South American tara seed starch is obtained by grinding the endosperm of the seeds of Caesalpinia spinose, yielding polysaccharides of high molecular weight composed mainly of galactomannans. It is soluble in water, and GRAS in foods as an adjunct to formulation, stabilizer and thickener. Tara is being explored as a stabilizer, thickener, emulsifier, and gelatinizing agent in ice cream, sausages, confectionery, beverages, and dairy products.
Fruits and Veggies
Starches and fibers make up the majority of the dry weight of vegetables and fruits, so it’s no surprise that clever processors are taking advantage of this when it comes to crafting alternatives to grain-derived ingredients. One of the best examples of this is the recent rise of the cauliflower in products ranging from pizza crusts to sweet baked goods to snack chips and crackers.
Freeze-dried cauliflower has a mild flavor and an ability to blend easily to make favorite foods such as spaghetti, mac ’n cheese, and cakes with high nutritional benefits.
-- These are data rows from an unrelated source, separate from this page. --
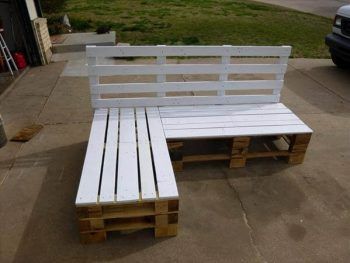
Locate an element on the screen. The image size is (350, 263). unpainted wood is located at coordinates (159, 207).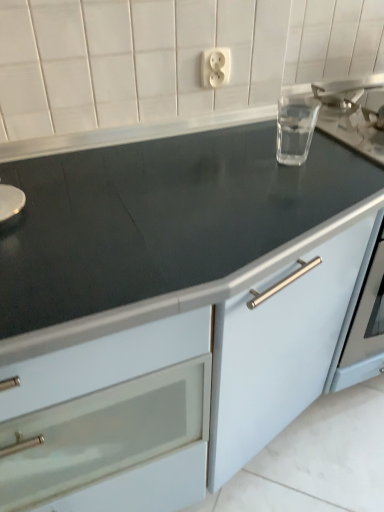
Locate an element on the screen. vacant space that is to the left of transparent glass at upper right is located at coordinates (219, 162).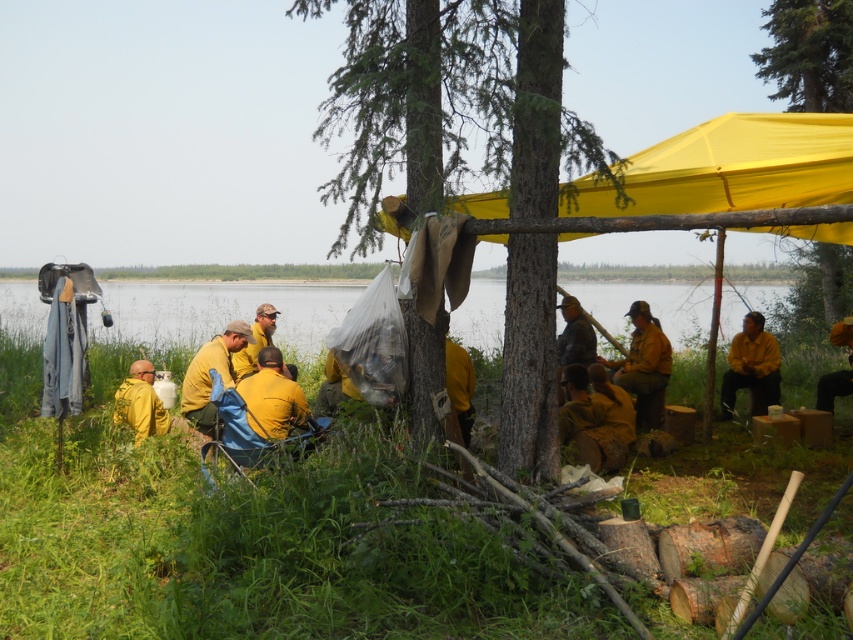
You are standing at the origin point of the coordinate system in the image. The origin is at the bottom left corner of the image. You want to locate the matte yellow uniform at center. Which direction should you move from the origin to reach it?

To locate the matte yellow uniform at center, you should move towards the right and upwards from the origin since its coordinates are at point 0.572 on the x axis and 0.755 on the y axis, which is to the right and above the origin point.

You are a hiker who has just arrived at the campsite and need to locate two items. You see the matte yellow uniform at center and the brown leather jacket at center. Which one is positioned to the right of the other?

The matte yellow uniform at center is positioned to the right of the brown leather jacket at center.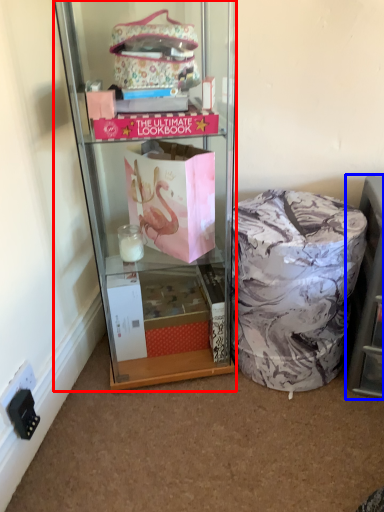
Question: Which point is closer to the camera, cabinetry (highlighted by a red box) or shelf (highlighted by a blue box)?

Choices:
 (A) cabinetry
 (B) shelf

Answer: (A)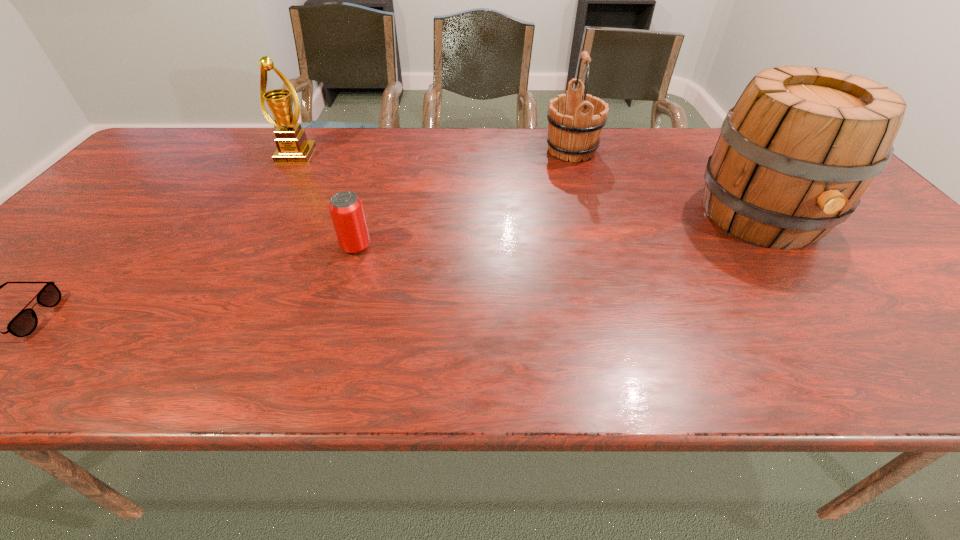
Locate an element on the screen. The width and height of the screenshot is (960, 540). free point between the fourth object from left to right and the cider is located at coordinates (667, 184).

Where is `vacant area between the third object from left to right and the award`? vacant area between the third object from left to right and the award is located at coordinates (326, 201).

Locate an element on the screen. This screenshot has height=540, width=960. object that ranks as the closest to the cider is located at coordinates (575, 126).

Point out which object is positioned as the nearest to the rightmost object. Please provide its 2D coordinates. Your answer should be formatted as a tuple, i.e. [(x, y)], where the tuple contains the x and y coordinates of a point satisfying the conditions above.

[(575, 126)]

Locate an element on the screen. vacant area that satisfies the following two spatial constraints: 1. on the front-facing side of the second object from left to right; 2. on the right side of the third object from right to left is located at coordinates (243, 247).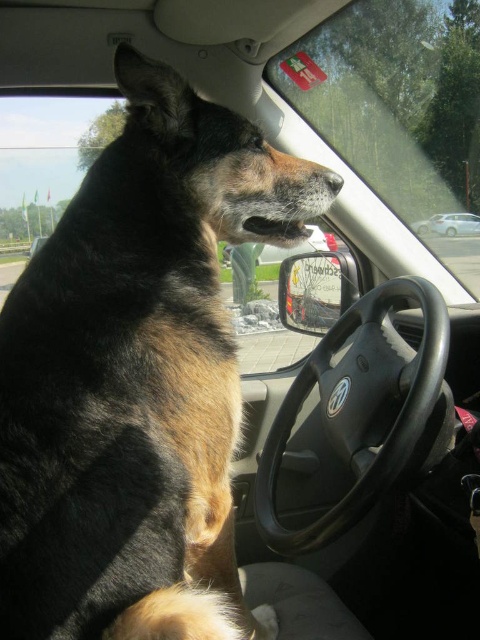
Question: Which object is positioned closest to the black leather steering wheel at center?

Choices:
 (A) metallic silver car at center
 (B) black smooth nose at center
 (C) black fur dog at left
 (D) transparent glass window at upper center

Answer: (D)

Question: Is black leather steering wheel at center wider than metallic silver car at center?

Choices:
 (A) yes
 (B) no

Answer: (A)

Question: Where is black fur dog at left located in relation to metallic silver car at center in the image?

Choices:
 (A) left
 (B) right

Answer: (A)

Question: Considering the relative positions of black fur dog at left and transparent glass window at upper center in the image provided, where is black fur dog at left located with respect to transparent glass window at upper center?

Choices:
 (A) below
 (B) above

Answer: (A)

Question: Which of the following is the closest to the observer?

Choices:
 (A) black fur dog at left
 (B) transparent glass window at upper center
 (C) black leather steering wheel at center
 (D) black smooth nose at center

Answer: (A)

Question: Which point appears farthest from the camera in this image?

Choices:
 (A) (338, 177)
 (B) (141, 100)
 (C) (340, 81)

Answer: (C)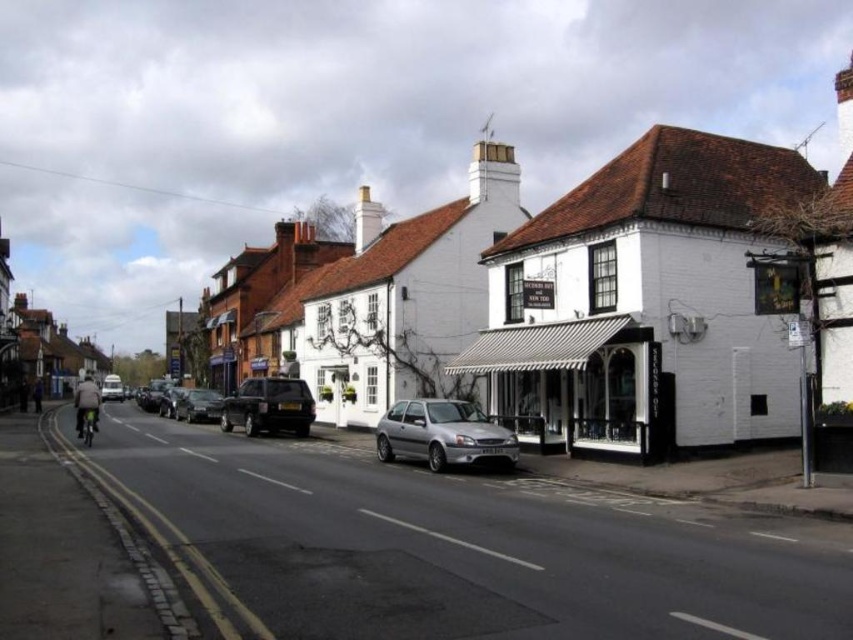
You are a pedestrian standing on the street and want to cross to the other side. There is a shiny black suv at center and a silver metallic car at left. Which vehicle is closer to you?

The silver metallic car at left is closer to you because the shiny black suv at center is above it, indicating it is further away.

You are standing on the quaint street and want to find the white striped awning at center. According to the scene description, where should you look relative to the prominent building with the striped awning?

The white striped awning at center is located at point (572, 381), so you should look towards the center of the image where the coordinates indicate its position relative to the prominent building.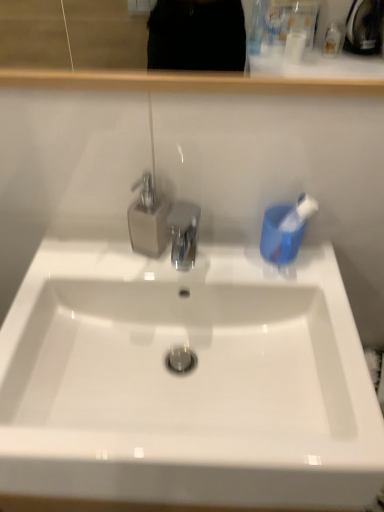
Identify the location of vacant space in front of blue plastic toothbrush at right. This screenshot has height=512, width=384. tap(321, 291).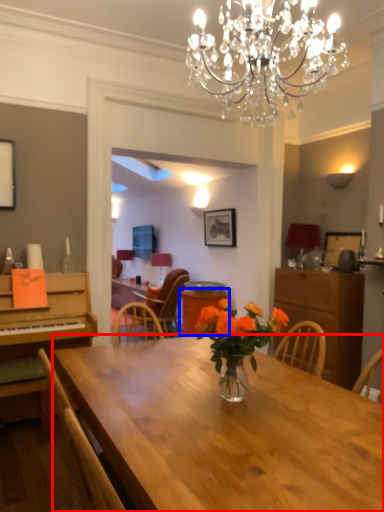
Question: Which object is further to the camera taking this photo, desk (highlighted by a red box) or table (highlighted by a blue box)?

Choices:
 (A) desk
 (B) table

Answer: (B)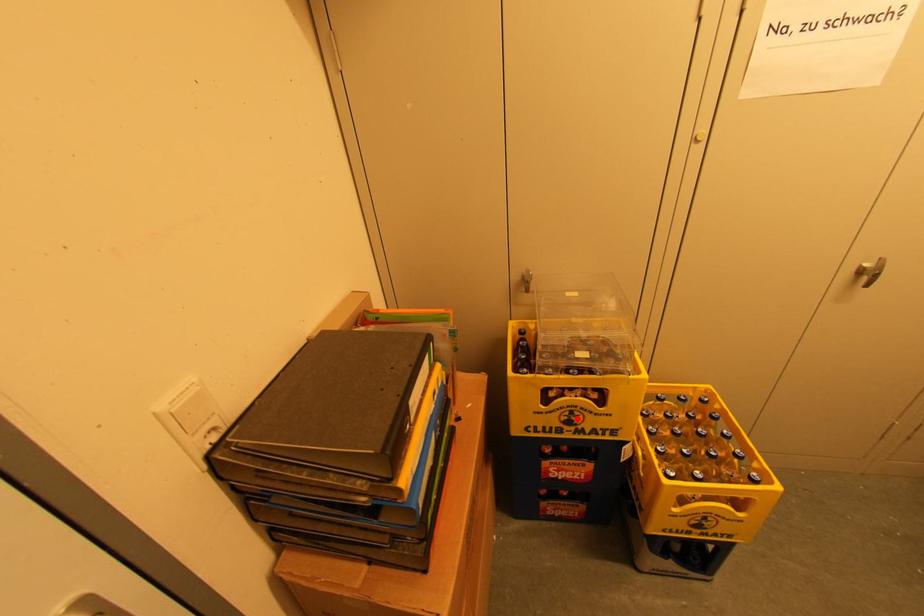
It is low in calories, high in vitamin C, and a good source of folic acid and fiber. Heat treating the cauliflower before drying may be necessary for some formulations in order to reduces its natural sulfurous notes.
Pineapple pomace, steamed under pressure and freeze-dried or air-dried, is a dietary fiber concentrate with processing and organoleptic properties particularly suitable for processed meats. In sausage and other comminuted meat applications, pineapple pomace fiber offers bulking of the sausage base without negatively affecting the shear force texture or bite quality during eating, or shrinkage during cooking.
Ignited by the demand for products to meet such stringencies as clean label, sustainable, fair trade, natural, non-GMO, and gluten-free parameters, ingredient developers will continue to explore the countless species of edible grains, seeds, roots, and tubers to introduce more such starches and fibers into mainstream use. The diversity of plants used as food on six continents promises thousands of such prospects.